Vilads, o filho pequeno de um casal da comunidade, tem de pouco a nenhum desenvolvimento além de sua caracterização inicial. Ele é uma criança quieta, comportada e com uma escolha de frases no mínimo curiosa: “Eu morrerei aos 9 anos”, diz ele. Sua cara não sugere nada menos que uma criança educada e gentil, até a hora que solta frases como essa e choca todos ao seu redor, incluindo o espectador. São pequenos momentos assim, baseados no adorável choque de ouvir algo diferente de conversas vazias e papos furados que constroem os sucessos aqui. O resultado é um clima leve e agradável de acompanhar, tornando “Kollektivet” uma história completamente acessível que satisfaz tanto os que buscam entretenimento quanto os que querem um filme com substância. Acredito que não seja à toa que este seja um dos poucos trabalhos do festival que vai ser distribuído comercialmente e rodado nas salas de cinema do Brasil. Com certa folga é a obra mais comerciável das apresentadas, com “Operação Avalanche” ficando um pouco atrás. Ao contrário do que pode-se pensar, uma história com maior potencial comercial não deve ser criticada, e sim aplaudida por conseguir fazer um bom trabalho sem limitar seu público.

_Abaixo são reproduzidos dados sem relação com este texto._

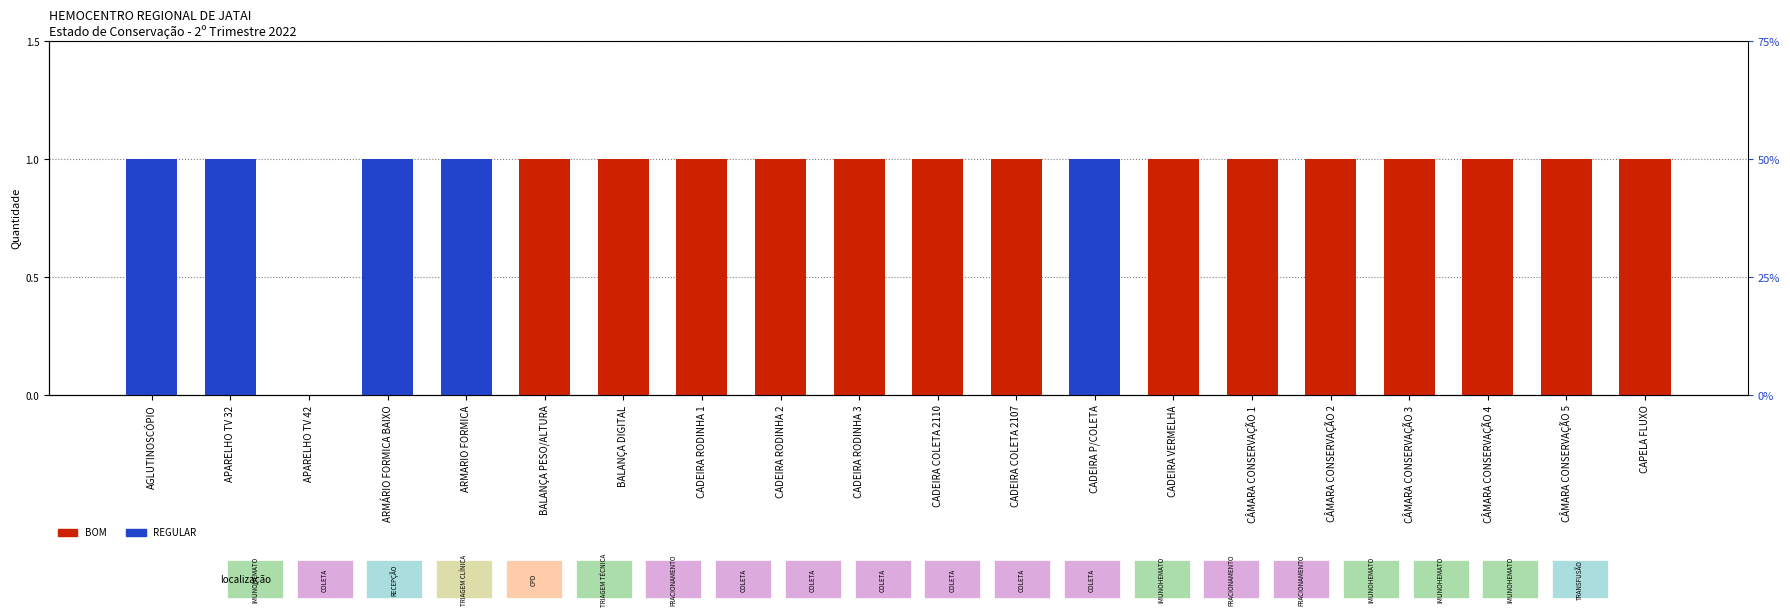

Reading left to right, transcribe all the data shown in this chart.

BOM: AGLUTINOSCÓPIO=0	APARELHO TV 32=0	APARELHO TV 42=0	ARMÁRIO FORMICA BAIXO=0	ARMARIO FORMICA=0	BALANÇA PESO/ALTURA=1	BALANÇA DIGITAL=1	CADEIRA RODINHA 1=1	CADEIRA RODINHA 2=1	CADEIRA RODINHA 3=1	CADEIRA COLETA 2110=1	CADEIRA COLETA 2107=1	CADEIRA P/COLETA=0	CADEIRA VERMELHA=1	CÂMARA CONSERVAÇÃO 1=1	CÂMARA CONSERVAÇÃO 2=1	CÂMARA CONSERVAÇÃO 3=1	CÂMARA CONSERVAÇÃO 4=1	CÂMARA CONSERVAÇÃO 5=1	CAPELA FLUXO=1
REGULAR: AGLUTINOSCÓPIO=1	APARELHO TV 32=1	APARELHO TV 42=0	ARMÁRIO FORMICA BAIXO=1	ARMARIO FORMICA=1	BALANÇA PESO/ALTURA=0	BALANÇA DIGITAL=0	CADEIRA RODINHA 1=0	CADEIRA RODINHA 2=0	CADEIRA RODINHA 3=0	CADEIRA COLETA 2110=0	CADEIRA COLETA 2107=0	CADEIRA P/COLETA=1	CADEIRA VERMELHA=0	CÂMARA CONSERVAÇÃO 1=0	CÂMARA CONSERVAÇÃO 2=0	CÂMARA CONSERVAÇÃO 3=0	CÂMARA CONSERVAÇÃO 4=0	CÂMARA CONSERVAÇÃO 5=0	CAPELA FLUXO=0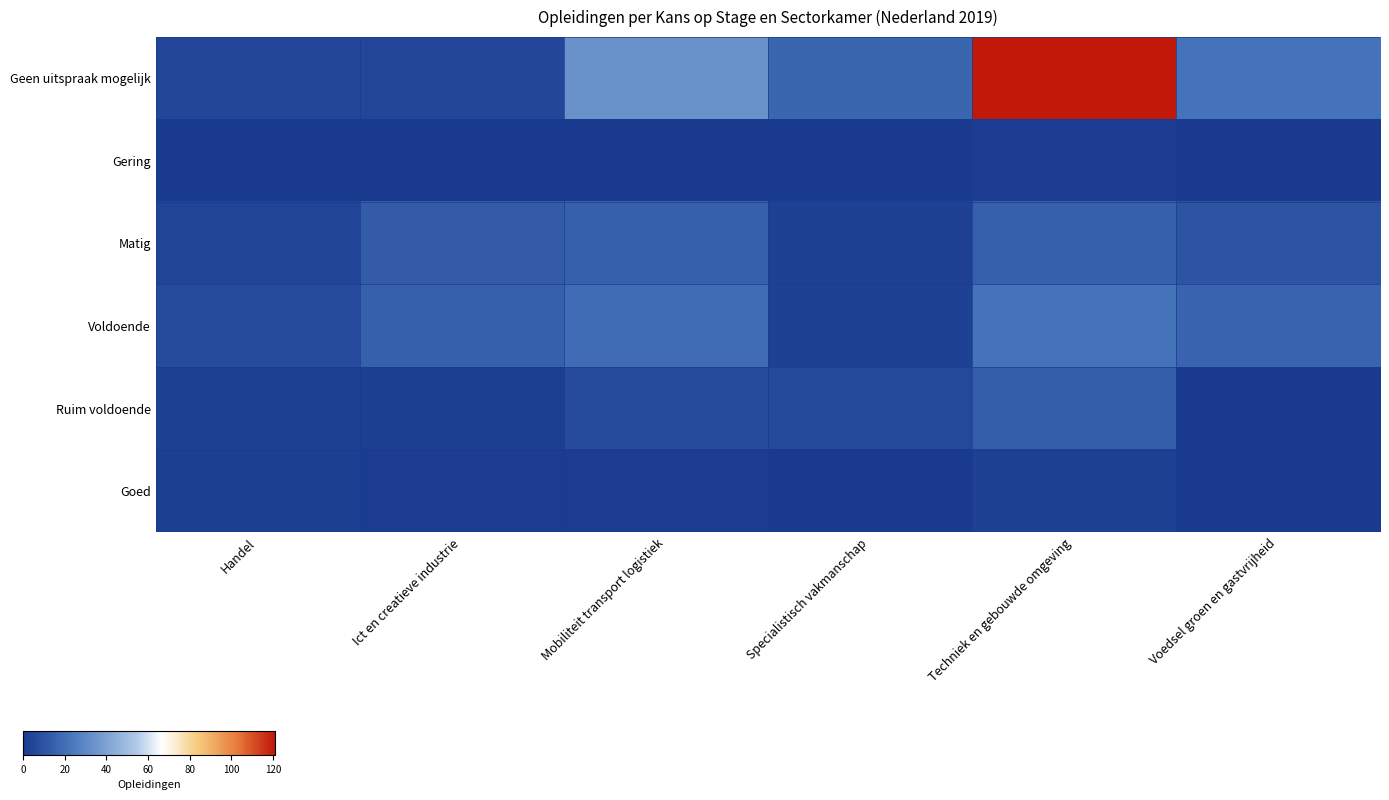

Which series has the widest spread of values?

Geen uitspraak mogelijk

Ver as pessoas vivendo uma vida absolutamente normal em conjunto é tão chato quanto ver alguém fazendo o mesmo sozinho. A aposta aqui é mostrar como a experiência é algo mais do que uma extravagância gratuita para servir de base para o roteiro. “Kollektivet” convida quem assiste para fazer parte dos eventos daquela grande casa, não apenas presenciá-los. Vivenciar os altos e baixos de uma vida em comunidade é a alma do negócio, algo que remete muito à popular idéia de querer morar perto dos amigos e nunca perder contato. Vale dizer que nostalgia não é exatamente algo explorado pelo roteiro, mas acredito que a vida em comunidade fale por si. Quando crianças, há o medo de perder contato com os amigos caso estes mudem de escola; a adolescência tem a transição entre ensino médio e faculdade; e, finalmente, adultos costumam sumir quando cada um segue seus próprios interesses. Independente da fase da vida há sempre a tendência ou desejo por união. Consciente disso, Thomas Vinterberg não toma lados e mostra uma experiência equilibrada de êxtase num lado e melancolia do outro; efetivamente uma visão moderada, ainda que claramente ficcional, de como seria a vida naquelas circunstâncias. Afinal de contas, romantizar o sonho de viver com os amigos já passou pela cabeça de todos em algum momento, não precisa de um filme para martelar a idéia.
Ainda que triste por muitos dos filmes do festival não serem tão bons quanto “Kollektivet”, fico extremamente contente por ele estar lá, em primeiro lugar. Enquanto muitas das obras exibidas mostram técnicas e artifícios diferentes numa tentativa de inovar a sétima arte — frequentemente falhando em criar bons resultados — é interessante ver como um roteiro direto ao ponto como este permanece como um dos pontos altos do evento. E melhor, ele tem sua porção de mudanças da dita norma padrão. Dizer que é mais do mesmo simplesmente não se aplica.